Task details – Reproduce word for word the lines below, from the line holding "family: Styelidae" through the line holding "family: Brachytheciaceae", inclusive.

+++ Given entries

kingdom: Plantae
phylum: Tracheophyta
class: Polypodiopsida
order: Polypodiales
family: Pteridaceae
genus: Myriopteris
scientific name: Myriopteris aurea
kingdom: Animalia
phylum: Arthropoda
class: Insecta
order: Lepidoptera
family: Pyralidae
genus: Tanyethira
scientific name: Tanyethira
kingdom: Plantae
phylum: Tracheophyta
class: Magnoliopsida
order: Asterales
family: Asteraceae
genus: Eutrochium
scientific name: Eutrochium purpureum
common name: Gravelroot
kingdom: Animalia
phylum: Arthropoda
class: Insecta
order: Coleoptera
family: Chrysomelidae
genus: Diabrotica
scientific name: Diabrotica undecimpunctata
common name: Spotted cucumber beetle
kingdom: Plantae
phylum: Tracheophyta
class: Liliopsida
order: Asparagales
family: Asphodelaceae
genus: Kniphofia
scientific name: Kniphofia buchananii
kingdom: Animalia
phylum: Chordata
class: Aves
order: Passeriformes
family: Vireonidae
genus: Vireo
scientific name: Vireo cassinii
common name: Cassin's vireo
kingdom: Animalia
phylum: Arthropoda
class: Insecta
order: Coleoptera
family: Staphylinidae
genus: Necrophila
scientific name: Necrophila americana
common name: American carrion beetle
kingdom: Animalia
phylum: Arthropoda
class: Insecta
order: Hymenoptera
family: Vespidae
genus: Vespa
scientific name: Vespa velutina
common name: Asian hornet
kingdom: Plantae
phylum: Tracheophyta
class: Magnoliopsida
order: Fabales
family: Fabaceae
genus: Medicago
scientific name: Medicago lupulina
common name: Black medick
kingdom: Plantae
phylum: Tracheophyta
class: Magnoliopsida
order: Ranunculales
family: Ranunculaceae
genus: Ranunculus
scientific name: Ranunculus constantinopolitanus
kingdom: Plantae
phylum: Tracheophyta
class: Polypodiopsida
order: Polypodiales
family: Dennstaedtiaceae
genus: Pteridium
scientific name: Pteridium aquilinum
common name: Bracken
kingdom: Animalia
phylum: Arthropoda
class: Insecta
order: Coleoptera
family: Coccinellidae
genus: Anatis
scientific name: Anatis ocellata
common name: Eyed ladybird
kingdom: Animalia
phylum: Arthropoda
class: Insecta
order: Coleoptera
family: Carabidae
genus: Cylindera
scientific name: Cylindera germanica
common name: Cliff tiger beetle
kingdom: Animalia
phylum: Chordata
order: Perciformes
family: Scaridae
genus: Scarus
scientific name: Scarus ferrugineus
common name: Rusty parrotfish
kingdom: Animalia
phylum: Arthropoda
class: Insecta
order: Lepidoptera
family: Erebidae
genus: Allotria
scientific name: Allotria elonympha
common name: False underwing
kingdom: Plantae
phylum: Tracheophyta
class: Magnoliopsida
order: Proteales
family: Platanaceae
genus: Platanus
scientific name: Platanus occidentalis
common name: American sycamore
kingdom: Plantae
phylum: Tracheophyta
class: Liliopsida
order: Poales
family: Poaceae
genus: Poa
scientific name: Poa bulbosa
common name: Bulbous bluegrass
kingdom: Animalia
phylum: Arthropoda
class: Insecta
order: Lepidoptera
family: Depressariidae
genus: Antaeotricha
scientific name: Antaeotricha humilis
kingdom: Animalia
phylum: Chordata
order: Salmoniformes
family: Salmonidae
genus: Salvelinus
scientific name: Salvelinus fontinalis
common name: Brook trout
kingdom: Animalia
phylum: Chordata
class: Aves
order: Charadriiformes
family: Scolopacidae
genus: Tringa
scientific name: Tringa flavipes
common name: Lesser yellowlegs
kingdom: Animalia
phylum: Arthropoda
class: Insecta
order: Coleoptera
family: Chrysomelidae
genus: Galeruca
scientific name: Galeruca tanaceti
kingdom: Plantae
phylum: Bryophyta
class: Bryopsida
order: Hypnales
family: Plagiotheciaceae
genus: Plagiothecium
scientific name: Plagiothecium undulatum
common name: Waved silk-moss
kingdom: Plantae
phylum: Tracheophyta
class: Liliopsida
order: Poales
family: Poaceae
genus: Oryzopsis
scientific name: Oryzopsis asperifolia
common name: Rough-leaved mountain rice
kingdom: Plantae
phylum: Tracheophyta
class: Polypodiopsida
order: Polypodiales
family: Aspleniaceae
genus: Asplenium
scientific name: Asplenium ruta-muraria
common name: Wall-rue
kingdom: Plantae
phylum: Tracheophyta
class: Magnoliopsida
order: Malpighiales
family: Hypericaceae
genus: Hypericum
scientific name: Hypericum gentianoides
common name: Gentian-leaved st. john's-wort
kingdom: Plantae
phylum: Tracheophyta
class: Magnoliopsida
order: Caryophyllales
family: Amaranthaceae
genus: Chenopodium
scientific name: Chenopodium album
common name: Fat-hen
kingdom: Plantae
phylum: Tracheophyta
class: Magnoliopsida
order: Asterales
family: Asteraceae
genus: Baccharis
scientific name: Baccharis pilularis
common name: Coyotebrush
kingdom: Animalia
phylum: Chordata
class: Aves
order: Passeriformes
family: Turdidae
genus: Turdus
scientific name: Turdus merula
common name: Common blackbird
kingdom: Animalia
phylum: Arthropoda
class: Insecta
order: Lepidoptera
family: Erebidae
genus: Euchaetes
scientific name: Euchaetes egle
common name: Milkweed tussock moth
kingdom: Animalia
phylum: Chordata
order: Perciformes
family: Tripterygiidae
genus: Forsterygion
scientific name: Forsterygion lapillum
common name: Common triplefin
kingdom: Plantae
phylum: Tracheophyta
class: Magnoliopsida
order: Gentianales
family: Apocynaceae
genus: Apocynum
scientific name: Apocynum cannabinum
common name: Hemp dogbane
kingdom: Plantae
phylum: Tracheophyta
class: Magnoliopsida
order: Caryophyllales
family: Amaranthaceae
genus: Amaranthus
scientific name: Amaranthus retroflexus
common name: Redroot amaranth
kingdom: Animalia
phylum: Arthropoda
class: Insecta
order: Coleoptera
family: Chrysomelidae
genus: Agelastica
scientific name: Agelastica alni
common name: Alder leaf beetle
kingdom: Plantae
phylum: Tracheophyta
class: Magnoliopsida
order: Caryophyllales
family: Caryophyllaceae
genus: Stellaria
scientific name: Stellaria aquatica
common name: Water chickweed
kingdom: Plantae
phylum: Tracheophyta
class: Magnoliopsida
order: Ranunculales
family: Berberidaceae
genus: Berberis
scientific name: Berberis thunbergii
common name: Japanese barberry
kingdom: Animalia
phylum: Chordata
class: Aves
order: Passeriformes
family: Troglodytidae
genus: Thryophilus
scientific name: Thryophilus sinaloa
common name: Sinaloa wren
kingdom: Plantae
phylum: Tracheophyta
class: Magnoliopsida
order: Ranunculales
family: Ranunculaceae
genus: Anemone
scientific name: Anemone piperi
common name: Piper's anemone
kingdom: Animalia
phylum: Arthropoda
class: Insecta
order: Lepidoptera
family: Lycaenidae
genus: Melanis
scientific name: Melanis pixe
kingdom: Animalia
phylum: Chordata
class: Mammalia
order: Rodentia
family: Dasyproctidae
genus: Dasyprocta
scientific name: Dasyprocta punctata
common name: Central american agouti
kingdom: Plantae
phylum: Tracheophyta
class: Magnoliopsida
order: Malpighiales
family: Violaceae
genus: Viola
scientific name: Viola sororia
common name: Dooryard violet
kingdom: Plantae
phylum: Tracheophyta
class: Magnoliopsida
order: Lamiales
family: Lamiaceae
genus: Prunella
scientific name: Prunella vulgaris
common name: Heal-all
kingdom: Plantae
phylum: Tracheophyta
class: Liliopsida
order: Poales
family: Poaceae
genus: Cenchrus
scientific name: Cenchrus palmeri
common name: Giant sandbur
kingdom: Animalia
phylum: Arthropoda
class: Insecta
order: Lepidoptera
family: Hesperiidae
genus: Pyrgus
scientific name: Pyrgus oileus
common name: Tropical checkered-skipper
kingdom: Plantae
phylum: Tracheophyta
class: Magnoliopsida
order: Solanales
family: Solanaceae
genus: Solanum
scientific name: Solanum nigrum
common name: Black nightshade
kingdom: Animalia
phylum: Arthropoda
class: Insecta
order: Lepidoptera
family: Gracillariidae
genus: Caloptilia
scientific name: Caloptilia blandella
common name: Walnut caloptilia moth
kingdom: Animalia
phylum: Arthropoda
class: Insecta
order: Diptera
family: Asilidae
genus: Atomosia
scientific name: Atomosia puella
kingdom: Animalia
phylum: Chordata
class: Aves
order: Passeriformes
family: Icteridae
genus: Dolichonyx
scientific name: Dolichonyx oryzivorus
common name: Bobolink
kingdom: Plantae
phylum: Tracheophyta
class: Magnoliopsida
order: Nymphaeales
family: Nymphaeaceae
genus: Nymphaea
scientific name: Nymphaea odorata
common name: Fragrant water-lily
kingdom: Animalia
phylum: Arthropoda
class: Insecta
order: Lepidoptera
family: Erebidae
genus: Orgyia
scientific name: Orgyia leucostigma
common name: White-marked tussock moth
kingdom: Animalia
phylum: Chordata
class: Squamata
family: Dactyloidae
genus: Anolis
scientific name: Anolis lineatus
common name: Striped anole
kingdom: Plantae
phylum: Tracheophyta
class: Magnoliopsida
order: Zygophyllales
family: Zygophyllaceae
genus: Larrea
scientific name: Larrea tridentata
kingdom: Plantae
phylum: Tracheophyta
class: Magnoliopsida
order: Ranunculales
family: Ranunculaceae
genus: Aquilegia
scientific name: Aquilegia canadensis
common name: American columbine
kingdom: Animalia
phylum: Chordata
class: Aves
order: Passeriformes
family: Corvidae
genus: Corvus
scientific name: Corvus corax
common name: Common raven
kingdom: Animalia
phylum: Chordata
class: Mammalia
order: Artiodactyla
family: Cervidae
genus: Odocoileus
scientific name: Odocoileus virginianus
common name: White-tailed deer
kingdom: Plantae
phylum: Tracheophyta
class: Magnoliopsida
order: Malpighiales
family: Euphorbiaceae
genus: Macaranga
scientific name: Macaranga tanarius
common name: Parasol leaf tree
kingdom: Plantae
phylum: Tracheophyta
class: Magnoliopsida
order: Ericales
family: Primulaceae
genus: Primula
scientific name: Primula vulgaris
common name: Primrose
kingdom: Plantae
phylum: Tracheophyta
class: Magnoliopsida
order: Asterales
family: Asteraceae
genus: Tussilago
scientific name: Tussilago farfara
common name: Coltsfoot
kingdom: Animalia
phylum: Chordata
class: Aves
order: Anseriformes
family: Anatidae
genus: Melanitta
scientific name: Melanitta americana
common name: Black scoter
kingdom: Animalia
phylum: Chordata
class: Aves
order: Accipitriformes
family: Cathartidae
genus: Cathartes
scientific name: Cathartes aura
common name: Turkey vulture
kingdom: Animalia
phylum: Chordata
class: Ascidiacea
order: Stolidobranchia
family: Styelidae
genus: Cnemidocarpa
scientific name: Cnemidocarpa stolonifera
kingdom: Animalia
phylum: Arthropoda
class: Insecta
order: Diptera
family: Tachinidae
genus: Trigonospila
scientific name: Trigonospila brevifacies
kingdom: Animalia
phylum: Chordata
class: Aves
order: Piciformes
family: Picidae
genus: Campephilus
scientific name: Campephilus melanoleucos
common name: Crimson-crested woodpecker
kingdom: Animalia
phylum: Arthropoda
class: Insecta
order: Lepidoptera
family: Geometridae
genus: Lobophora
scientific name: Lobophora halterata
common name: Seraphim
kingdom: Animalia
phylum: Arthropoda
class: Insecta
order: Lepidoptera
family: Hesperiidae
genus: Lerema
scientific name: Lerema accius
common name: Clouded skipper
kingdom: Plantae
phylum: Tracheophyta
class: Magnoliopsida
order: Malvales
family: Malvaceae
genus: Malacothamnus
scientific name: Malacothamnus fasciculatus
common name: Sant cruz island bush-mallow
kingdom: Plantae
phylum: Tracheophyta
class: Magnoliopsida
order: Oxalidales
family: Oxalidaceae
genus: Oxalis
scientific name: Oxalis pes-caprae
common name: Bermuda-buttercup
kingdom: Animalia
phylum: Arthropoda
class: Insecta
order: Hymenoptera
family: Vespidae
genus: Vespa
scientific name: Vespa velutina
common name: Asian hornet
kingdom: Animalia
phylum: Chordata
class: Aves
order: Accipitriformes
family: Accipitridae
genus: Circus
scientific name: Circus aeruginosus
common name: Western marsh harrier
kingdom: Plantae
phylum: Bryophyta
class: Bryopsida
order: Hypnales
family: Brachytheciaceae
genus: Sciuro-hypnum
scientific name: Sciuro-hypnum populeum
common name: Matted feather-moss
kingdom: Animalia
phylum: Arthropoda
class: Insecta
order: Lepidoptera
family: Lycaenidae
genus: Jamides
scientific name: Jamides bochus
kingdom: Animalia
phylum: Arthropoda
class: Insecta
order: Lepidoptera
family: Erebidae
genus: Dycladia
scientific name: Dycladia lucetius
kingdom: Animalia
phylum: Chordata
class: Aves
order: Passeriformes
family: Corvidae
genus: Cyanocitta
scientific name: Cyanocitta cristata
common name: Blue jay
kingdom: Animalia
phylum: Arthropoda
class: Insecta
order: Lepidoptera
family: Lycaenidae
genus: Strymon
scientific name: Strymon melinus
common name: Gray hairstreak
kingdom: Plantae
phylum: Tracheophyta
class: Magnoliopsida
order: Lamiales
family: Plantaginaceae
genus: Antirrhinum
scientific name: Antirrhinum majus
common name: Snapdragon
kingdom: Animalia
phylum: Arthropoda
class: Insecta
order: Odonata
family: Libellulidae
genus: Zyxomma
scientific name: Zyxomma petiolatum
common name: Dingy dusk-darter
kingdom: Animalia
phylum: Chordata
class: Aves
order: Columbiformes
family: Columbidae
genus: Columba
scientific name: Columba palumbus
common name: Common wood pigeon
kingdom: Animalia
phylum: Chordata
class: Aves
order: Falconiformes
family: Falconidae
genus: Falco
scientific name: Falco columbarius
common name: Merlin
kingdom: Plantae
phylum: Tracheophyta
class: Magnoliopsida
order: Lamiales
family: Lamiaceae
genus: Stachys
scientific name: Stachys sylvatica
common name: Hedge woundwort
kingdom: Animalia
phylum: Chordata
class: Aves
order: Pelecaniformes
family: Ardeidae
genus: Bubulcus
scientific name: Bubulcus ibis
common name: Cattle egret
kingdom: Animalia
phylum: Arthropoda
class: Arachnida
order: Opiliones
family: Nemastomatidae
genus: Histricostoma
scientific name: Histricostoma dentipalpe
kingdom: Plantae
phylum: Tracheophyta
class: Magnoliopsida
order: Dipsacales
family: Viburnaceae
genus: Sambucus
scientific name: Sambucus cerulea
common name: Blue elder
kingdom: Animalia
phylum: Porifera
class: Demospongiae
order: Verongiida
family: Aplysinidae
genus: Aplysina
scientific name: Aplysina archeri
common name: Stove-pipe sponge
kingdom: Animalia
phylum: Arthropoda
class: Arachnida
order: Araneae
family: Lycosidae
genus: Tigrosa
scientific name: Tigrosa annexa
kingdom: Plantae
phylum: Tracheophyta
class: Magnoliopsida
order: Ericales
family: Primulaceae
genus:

++++++

Task solution –
family: Styelidae
genus: Cnemidocarpa
scientific name: Cnemidocarpa stolonifera
kingdom: Animalia
phylum: Arthropoda
class: Insecta
order: Diptera
family: Tachinidae
genus: Trigonospila
scientific name: Trigonospila brevifacies
kingdom: Animalia
phylum: Chordata
class: Aves
order: Piciformes
family: Picidae
genus: Campephilus
scientific name: Campephilus melanoleucos
common name: Crimson-crested woodpecker
kingdom: Animalia
phylum: Arthropoda
class: Insecta
order: Lepidoptera
family: Geometridae
genus: Lobophora
scientific name: Lobophora halterata
common name: Seraphim
kingdom: Animalia
phylum: Arthropoda
class: Insecta
order: Lepidoptera
family: Hesperiidae
genus: Lerema
scientific name: Lerema accius
common name: Clouded skipper
kingdom: Plantae
phylum: Tracheophyta
class: Magnoliopsida
order: Malvales
family: Malvaceae
genus: Malacothamnus
scientific name: Malacothamnus fasciculatus
common name: Sant cruz island bush-mallow
kingdom: Plantae
phylum: Tracheophyta
class: Magnoliopsida
order: Oxalidales
family: Oxalidaceae
genus: Oxalis
scientific name: Oxalis pes-caprae
common name: Bermuda-buttercup
kingdom: Animalia
phylum: Arthropoda
class: Insecta
order: Hymenoptera
family: Vespidae
genus: Vespa
scientific name: Vespa velutina
common name: Asian hornet
kingdom: Animalia
phylum: Chordata
class: Aves
order: Accipitriformes
family: Accipitridae
genus: Circus
scientific name: Circus aeruginosus
common name: Western marsh harrier
kingdom: Plantae
phylum: Bryophyta
class: Bryopsida
order: Hypnales
family: Brachytheciaceae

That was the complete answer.